WHAT WE’RE READING THIS WEEK

  • In a report by the Congressional Research Service, Corrie E. Clark and Heather L. Greenley, Congressional Research Service energy policy analysts, discussed the challenges and benefits that cryptocurrency presents to the energy sector. Clark and Greenley found that the production of some types of cryptocurrency requires substantial energy. Clark and Greenley explained that the substantial energy used during cryptocurrency production can, at times, exceed the power capacity of a region and drive up electricity costs for customers. Clark and Greenley suggested that to curb the energy intensity of cryptocurrency, the U.S. Congress and the U.S. Department of Energy could establish a minimum energy conservation standard for cryptocurrency mining technology and data centers. Clark and Greenley also noted that Congress could decide that the Federal Energy Regulatory Commission has the authority to regulate cryptocurrency because blockchain technology could be considered a form of electricity trading.

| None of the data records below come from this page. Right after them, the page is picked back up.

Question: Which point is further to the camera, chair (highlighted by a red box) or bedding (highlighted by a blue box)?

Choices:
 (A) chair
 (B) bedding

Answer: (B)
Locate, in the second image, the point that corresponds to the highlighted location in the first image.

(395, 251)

  • In a report by the Center for American Progress (CAP), Eugenio Weigend Vargas, CAP’s director for gun violence prevention, and Jeri Bonavia, executive director at the Wisconsin Anti-Violence Effort Educational Fund, discussed the relationship between a Wisconsin law allowing concealed carry firearms and increased gun violence in Wisconsin. Weigend and Bonavia focused their analysis on a 2011 Wisconsin law that enabled individuals to carry concealed firearms after obtaining a permit for the first time in the state’s history. Weigend and Bonavia found that certain violent gun-related crime and gun theft increased after the law was implemented.

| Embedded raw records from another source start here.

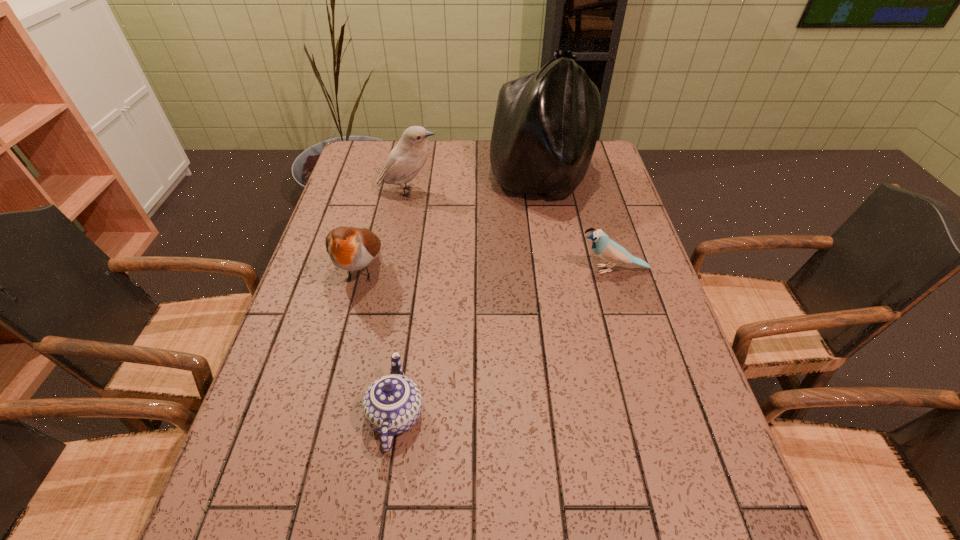
Find the location of a particular element. free region located 0.110m at the face of the rightmost bird is located at coordinates (536, 269).

Identify the location of vacant space located 0.270m at the face of the rightmost bird. (475, 269).

Where is `free space located at the face of the rightmost bird`? Image resolution: width=960 pixels, height=540 pixels. free space located at the face of the rightmost bird is located at coordinates (520, 269).

The image size is (960, 540). Find the location of `vacant space located at the spout of the nearest object`. vacant space located at the spout of the nearest object is located at coordinates (413, 298).

At what (x,y) coordinates should I click in order to perform the action: click on free space located 0.400m at the spout of the nearest object. Please return your answer as a coordinate pair (x, y). Looking at the image, I should click on (420, 249).

I want to click on free space located at the spout of the nearest object, so click(408, 329).

In order to click on object located at the far edge in this screenshot , I will do `click(546, 124)`.

Find the location of a particular element. The image size is (960, 540). plastic bag that is at the right edge is located at coordinates 546,124.

Locate an element on the screen. bird at the right edge is located at coordinates (608, 250).

Locate an element on the screen. The image size is (960, 540). object that is at the far right corner is located at coordinates (546, 124).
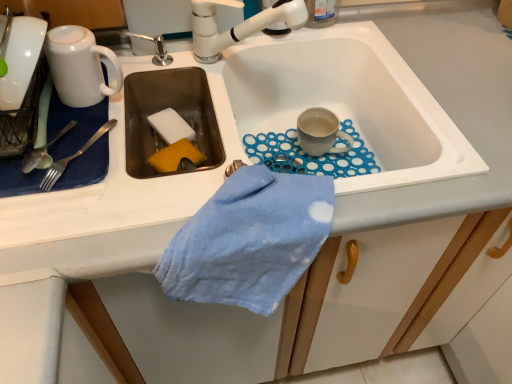
You are a GUI agent. You are given a task and a screenshot of the screen. Output one action in this format:
    pyautogui.click(x=<x>, y=<y>)
    Task: Click on the free location to the right of satin silver spoon at left, the second silverware positioned from the left
    The width and height of the screenshot is (512, 384).
    Given the screenshot: What is the action you would take?
    pyautogui.click(x=154, y=174)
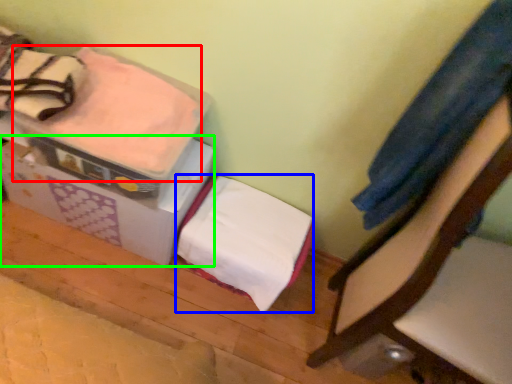
Question: Which object is the farthest from blanket (highlighted by a red box)? Choose among these: blanket (highlighted by a blue box) or cardboard box (highlighted by a green box).

Choices:
 (A) blanket
 (B) cardboard box

Answer: (A)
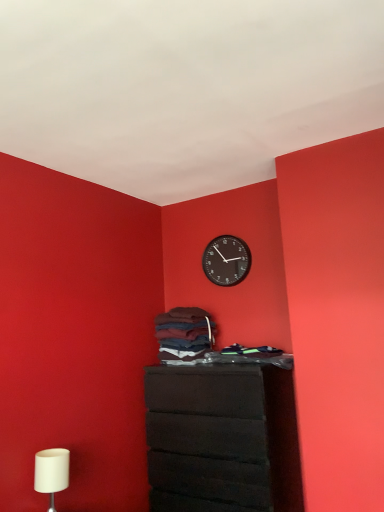
Question: From a real-world perspective, is black plastic wall clock at upper center on white matte table lamp at lower left?

Choices:
 (A) no
 (B) yes

Answer: (B)

Question: Does black plastic wall clock at upper center have a lesser height compared to white matte table lamp at lower left?

Choices:
 (A) no
 (B) yes

Answer: (A)

Question: Would you consider black plastic wall clock at upper center to be distant from white matte table lamp at lower left?

Choices:
 (A) no
 (B) yes

Answer: (B)

Question: Is black plastic wall clock at upper center bigger than white matte table lamp at lower left?

Choices:
 (A) no
 (B) yes

Answer: (A)

Question: Considering the relative sizes of black plastic wall clock at upper center and white matte table lamp at lower left in the image provided, is black plastic wall clock at upper center thinner than white matte table lamp at lower left?

Choices:
 (A) no
 (B) yes

Answer: (B)

Question: Is white matte table lamp at lower left bigger or smaller than matte black chest of drawers at center?

Choices:
 (A) small
 (B) big

Answer: (A)

Question: From a real-world perspective, relative to matte black chest of drawers at center, is white matte table lamp at lower left vertically above or below?

Choices:
 (A) above
 (B) below

Answer: (A)

Question: Considering the positions of white matte table lamp at lower left and matte black chest of drawers at center in the image, is white matte table lamp at lower left taller or shorter than matte black chest of drawers at center?

Choices:
 (A) tall
 (B) short

Answer: (B)

Question: Does point (54, 466) appear closer or farther from the camera than point (278, 371)?

Choices:
 (A) closer
 (B) farther

Answer: (A)

Question: In the image, is dark blue cotton laundry at center positioned in front of or behind white matte table lamp at lower left?

Choices:
 (A) front
 (B) behind

Answer: (B)

Question: Does point (155, 330) appear closer or farther from the camera than point (59, 472)?

Choices:
 (A) farther
 (B) closer

Answer: (A)

Question: Is dark blue cotton laundry at center bigger or smaller than white matte table lamp at lower left?

Choices:
 (A) small
 (B) big

Answer: (B)

Question: Is dark blue cotton laundry at center wider or thinner than white matte table lamp at lower left?

Choices:
 (A) wide
 (B) thin

Answer: (A)

Question: Does point (175, 315) appear closer or farther from the camera than point (231, 239)?

Choices:
 (A) closer
 (B) farther

Answer: (A)

Question: From the image's perspective, is dark blue cotton laundry at center located above or below black plastic wall clock at upper center?

Choices:
 (A) below
 (B) above

Answer: (A)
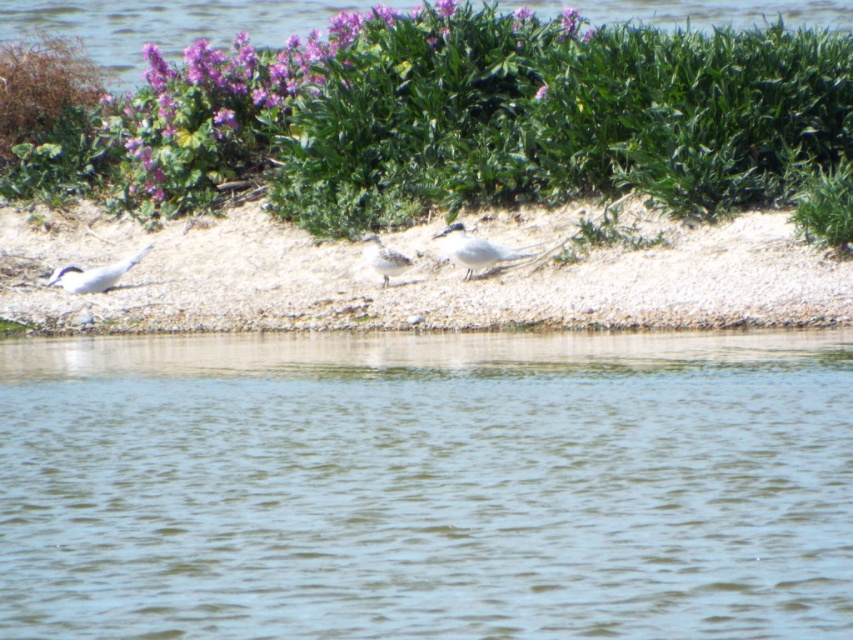
Question: Among these objects, which one is farthest from the camera?

Choices:
 (A) clear water at lower center
 (B) white glossy bird at center
 (C) white speckled feather at center
 (D) green leafy shrubs at upper center

Answer: (B)

Question: Considering the relative positions of white matte bird at left and white speckled feather at center in the image provided, where is white matte bird at left located with respect to white speckled feather at center?

Choices:
 (A) above
 (B) below

Answer: (B)

Question: Which point is farther to the camera?

Choices:
 (A) (421, 392)
 (B) (135, 310)
 (C) (387, 273)

Answer: (B)

Question: Does white gravelly sand at center have a larger size compared to clear water at upper center?

Choices:
 (A) yes
 (B) no

Answer: (B)

Question: Which of the following is the farthest from the observer?

Choices:
 (A) white glossy bird at center
 (B) white gravelly sand at center

Answer: (A)

Question: Is clear water at lower center to the right of white matte bird at left from the viewer's perspective?

Choices:
 (A) no
 (B) yes

Answer: (B)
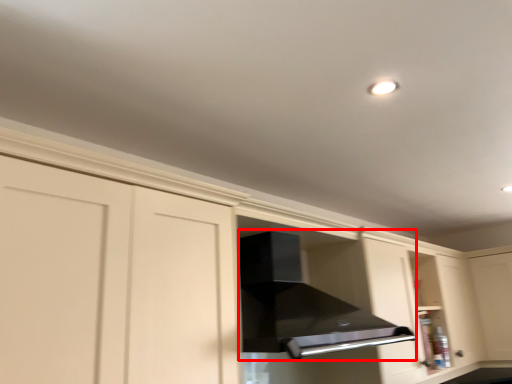
Question: From the image's perspective, what is the correct spatial positioning of vent (annotated by the red box) in reference to glass door?

Choices:
 (A) above
 (B) below

Answer: (A)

  • In an Environmental Defense Fund blog post, Gabriel Malek and several coauthors argued that the U.S. Securities and Exchange Commission should require companies to disclose their climate-related risks to investors. Malek and his coauthors contested that Winter Storm Uri—a storm in Texas that led to widespread electricity loss, billions of dollars in damage, and the death of over 150 people—should spur mandatory climate disclosure in yearly company reports because this information can help investors better assess the cost of climate related risks. Malek and his coauthors reasoned that such disclosures would cause companies to invest more heavily in climate mitigation efforts and disaster planning.

FLASHBACK FRIDAY

  • In an essay in The Regulatory Review, David Rudovsky, law professor at the University of Pennsylvania Law School, discussed problems with excessive police force in the United States. Rudovsky highlighted that police violence is compounded by qualified immunity, a doctrine that often shields officers, who are found to have violated individuals’ rights, from paying damages in civil court. Rudovsky suggested possible regulatory solutions for police reform, including conducting an in-depth review of departmental force and training policies, providing officers with less lethal weapons, and calling attention to implicit biases that officers may hold against minorities.